Select the Private endpoint connections tab.
Choose add + Private endpoint.
Provide a name and choose the same region as the virtual network.
Select Next: Resource.
On the resource tab, select blob from the Target sub-resource list.
select Next: Virtual Network.
Select the Virtual network and Subnet. Make sure Enable network policies for all private endpoints in this subnet is selected and the Dynamically allocate IP address is enabled.
Select Next: DNS.
Make sure that Yes is enabled for Integrate with private DNS zone.
Select Next: Tags.
Select Next: Review + create.
Great work! You now have all the connections between the Document Intelligence resource and storage configured to use managed identities.
The resources are only accessible from the virtual network.
Studio access and analyze requests to your Document Intelligence resource will fail unless the request originates from the virtual network or is routed via the virtual network.
Validate your deployment
To validate your deployment, you can deploy a virtual machine (VM) to the virtual network and connect to the resources.
Configure a Data Science VM in the virtual network.
Remotely connect into the VM from your desktop to launch a browser session to access Document Intelligence Studio.
Analyze requests and the training operations should now work successfully.
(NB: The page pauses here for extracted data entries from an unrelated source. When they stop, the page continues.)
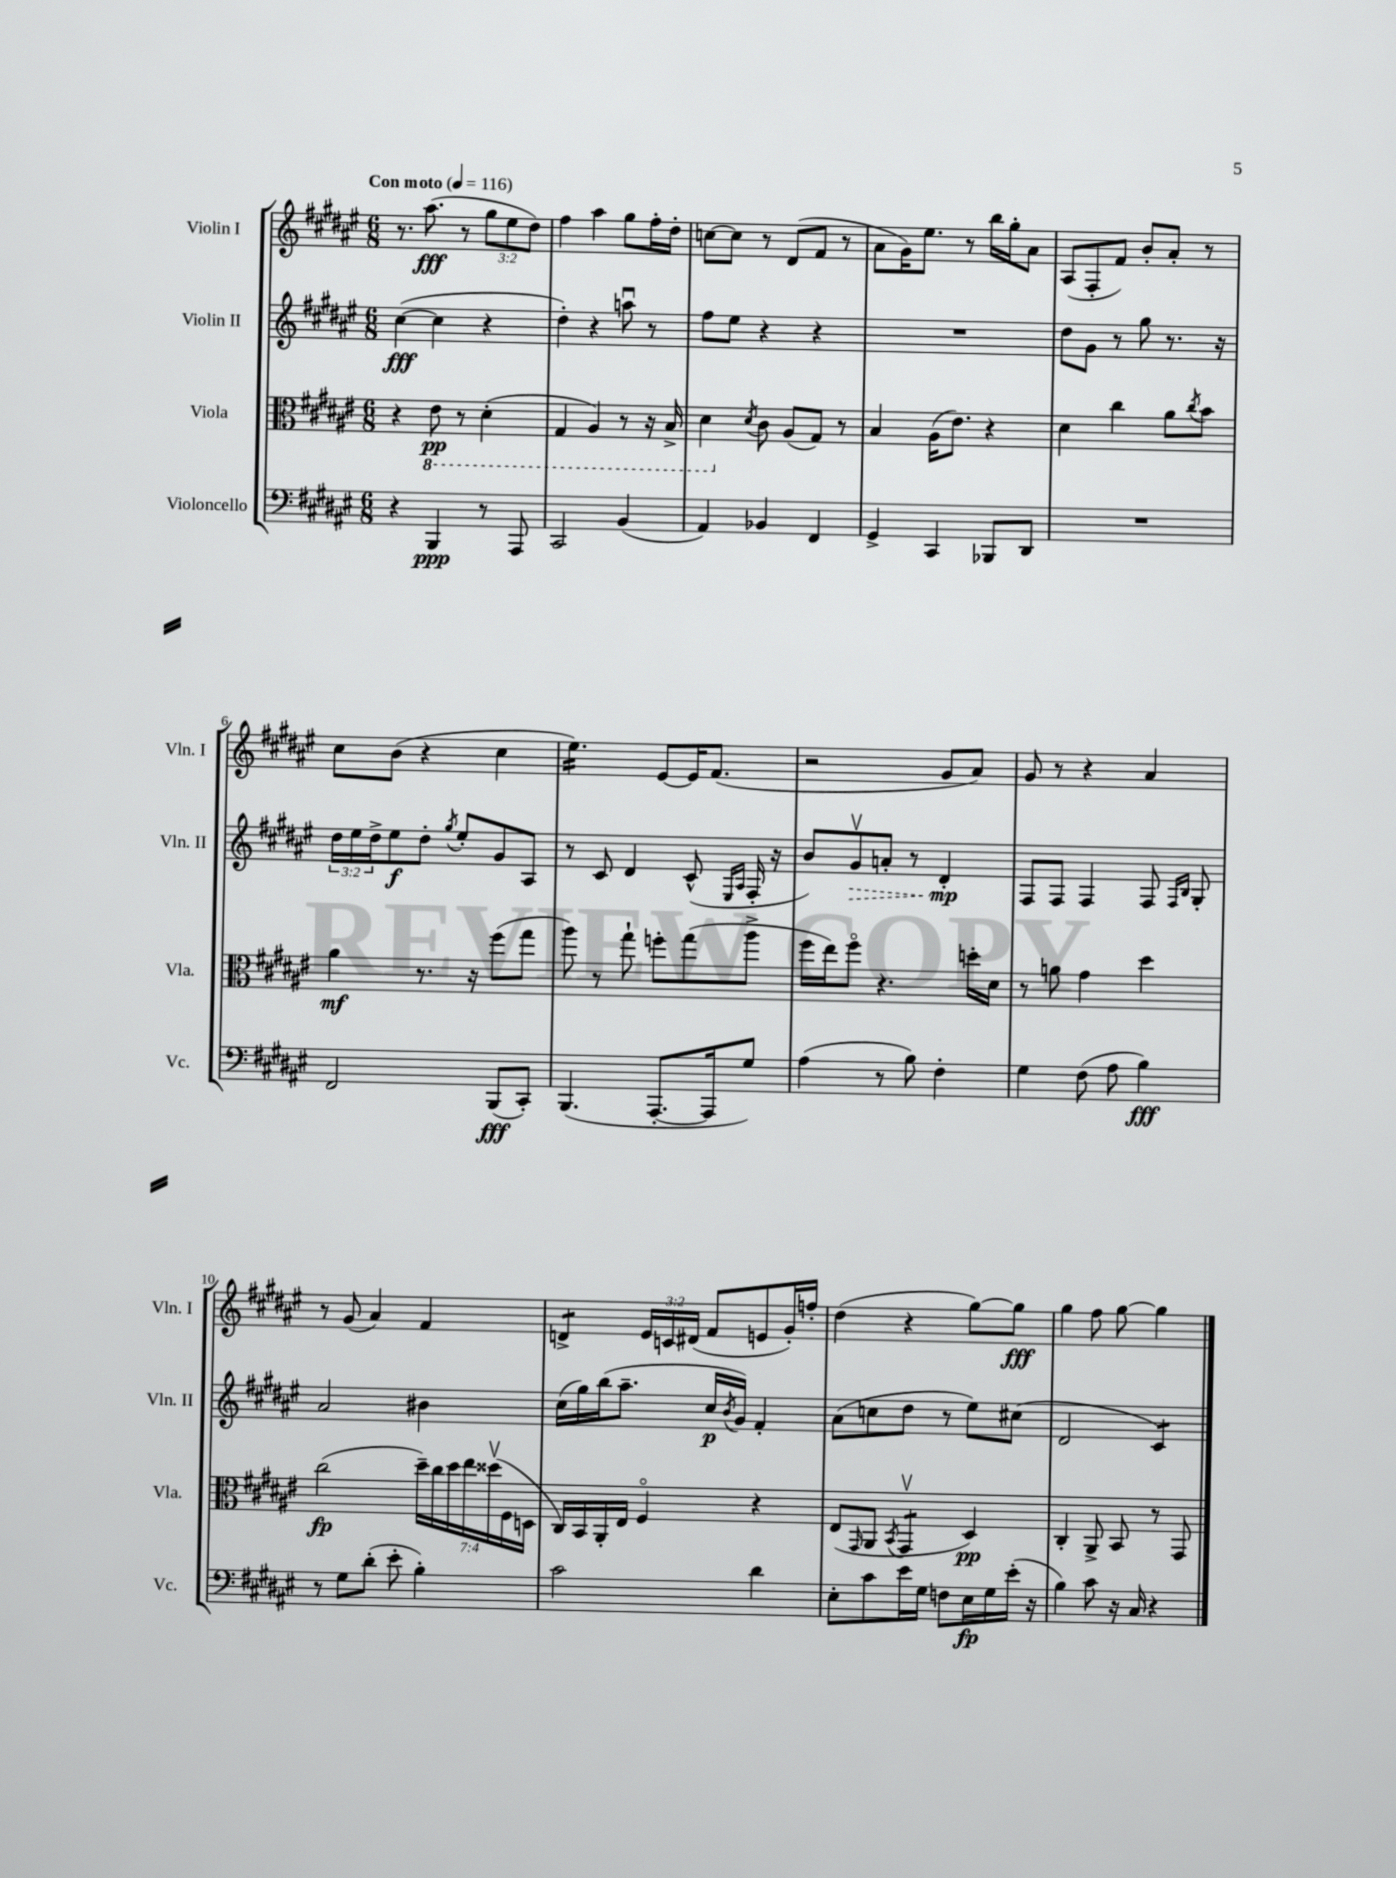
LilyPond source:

<<
\new StaffGroup <<
\new Staff = "s0" \with { instrumentName = "Violin I" shortInstrumentName = "Vln. I" } {
    \clef treble \key fis \major \numericTimeSignature \time 6/8 \override Staff.TupletNumber.text = #tuplet-number::calc-fraction-text \tempo "Con moto" 4 = 116
    r8. ais''8.\fff( r8 \tuplet 3/2 { gis''8 eis''8 dis''8) } |
    fis''4 ais''4 gis''8 fis''16-. dis''16-. |
    c''8~ c''8 r8 dis'8( fis'8 r8 |
    ais'8 gis'16) eis''8. r8 b''16 gis''16-. ais'8 |
    ais8( fis8-. fis'8) b'8-. ais'8-. r8 |
    cis''8 b'8( r4 cis''4 |
    eis''4.:16) eis'8~ eis'16 fis'8.( |
    r2 gis'8 ais'8) |
    gis'8 r8 r4 ais'4 |
    r8 gis'8( ais'4) fis'4 |
    d'4:8-> \tuplet 3/2 { eis'16 c'16 dis'16( } fis'8 e'8 gis'16-.) f''16-. |
    dis''4( r4 gis''8~) gis''8\fff |
    gis''4 fis''8 gis''8~ gis''4 \bar "|." |
}
\new Staff = "s1" \with { instrumentName = "Violin II" shortInstrumentName = "Vln. II" } {
    \clef treble \key fis \major \numericTimeSignature \time 6/8 \override Staff.TupletNumber.text = #tuplet-number::calc-fraction-text
    cis''4~\fff( cis''4 r4 |
    dis''4-.) r4 a''8\downbow r8 |
    fis''8 eis''8 r4 r4 |
    R2. |
    dis''8 gis'8 r8 gis''8 r8. r16 |
    \tuplet 3/2 { dis''16 eis''16 dis''16-> } eis''8\f dis''8-. \acciaccatura { gis''8 } eis''8-. gis'8 ais8 |
    r8 cis'8 dis'4 cis'8-^( \grace { eis16 ais16 } fis16-. r16 |
    b'8) \once \override Hairpin.style = #'dashed-line gis'8\upbow\> a'8-. r8 dis'4-.\mp\! |
    fis8 fis8 fis4 fis8 \grace { fis16 b16 } gis8-. |
    ais'2 bis'4 |
    cis''16( gis''16) b''16( ais''8.-- cis''16\p \acciaccatura { b'8 } gis'16) fis'4-. |
    ais'8( c''8 dis''8 r8 eis''8) cis''8( |
    dis'2 cis'4:8) \bar "|." |
}
\new Staff = "s2" \with { instrumentName = "Viola" shortInstrumentName = "Vla." } {
    \clef alto \key fis \major \numericTimeSignature \time 6/8 \override Staff.TupletNumber.text = #tuplet-number::calc-fraction-text
    r4 \ottava #-1 eis8\pp r8 dis4-.( |
    gis,4 ais,4) r8 r16 b,16-> |
    dis4 \ottava #0 \acciaccatura { dis'8 } cis'8 ais8( gis8) r8 |
    b4 ais16( eis'8.) r4 |
    dis'4 cis''4 ais'8 \acciaccatura { cis''8 } b'8 |
    ais'4\mf r8. r16 fis''8( gis''8 |
    ais''8) r8 gis''8-! f''8-. gis''8( ais''8-> |
    fis''16 eis''16) fis''8\flageolet r4. d''16-. dis'16 |
    r8 a'8 gis'4 dis''4 |
    cis''2\fp( \tuplet 7/4 { dis''16--) cis''16 dis''16 eis''16 disis''16\upbow( fis16 d16 } |
    cis16) b,16 ais,16-. eis16 fis4\flageolet r4 |
    eis8( \grace { gis,16 } ais,8 \acciaccatura { b,8 } gis,4:8\upbow dis4\pp) |
    cis4-. ais,8-> b,8 r8 gis,8 \bar "|." |
}
\new Staff = "s3" \with { instrumentName = "Violoncello" shortInstrumentName = "Vc." } {
    \clef bass \key fis \major \numericTimeSignature \time 6/8
    r4 b,,4\ppp r8 ais,,8 |
    cis,2 b,4( |
    ais,4) bes,4 fis,4 |
    gis,4-> cis,4 bes,,8 dis,8 |
    R2. |
    fis,2 b,,8\fff( cis,8-.) |
    b,,4.( ais,,8.~-. ais,,16 gis8) |
    ais4( r8 b8) fis4-. |
    gis4 fis8( ais8 b4\fff) |
    r8 gis8 dis'8-.( eis'8-. b4-.) |
    cis'2 dis'4 |
    eis8-. cis'8 eis'16 gis16 f8 eis16\fp gis16 eis'16-.( r16 |
    b4) cis'8 r16 cis16 r4 \bar "|." |
}
>>
>>
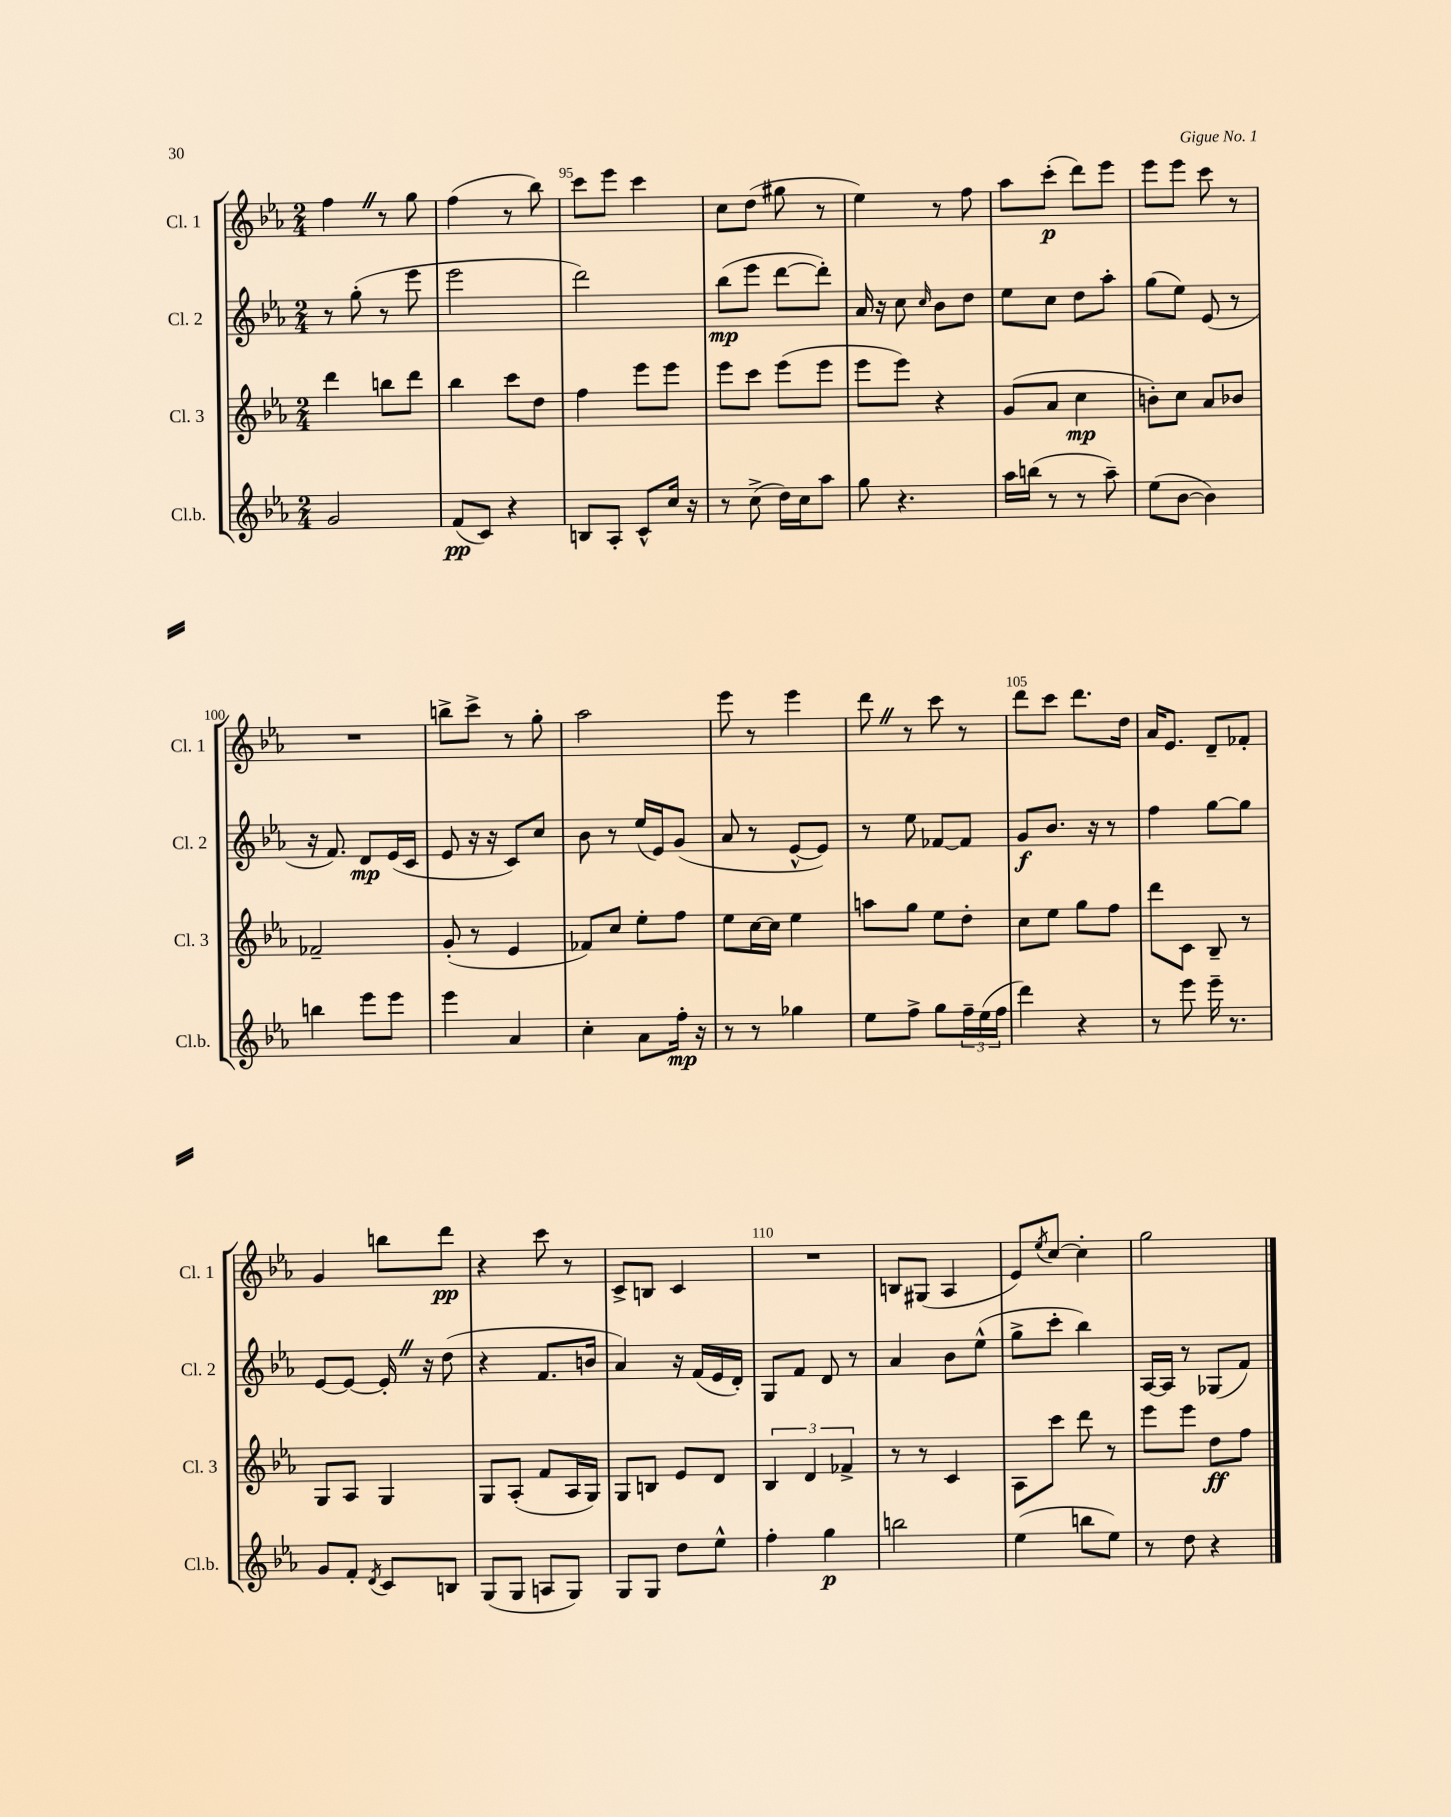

That's it! You can now configure secure access for your Document Intelligence resource with managed identities and private endpoints.
Common error messages
Failed to access Blob container:
Resolution: Configure CORS.
Resolution: Ensure that there's a network line-of-sight between the computer accessing the Document Intelligence Studio and the storage account. For example, you can add the client IP address in the storage account's networking tab.
Resolution: Make sure you grant your Document Intelligence managed identity the role of Storage Blob Data Reader and enabled Trusted services access or Resource instance rules on the networking tab.
Resolution: Check to make sure there's connectivity between the computer accessing the Document Intelligence Studio and the Document Intelligence service. For example, you might need to add the client IP address to the Document Intelligence service's networking tab.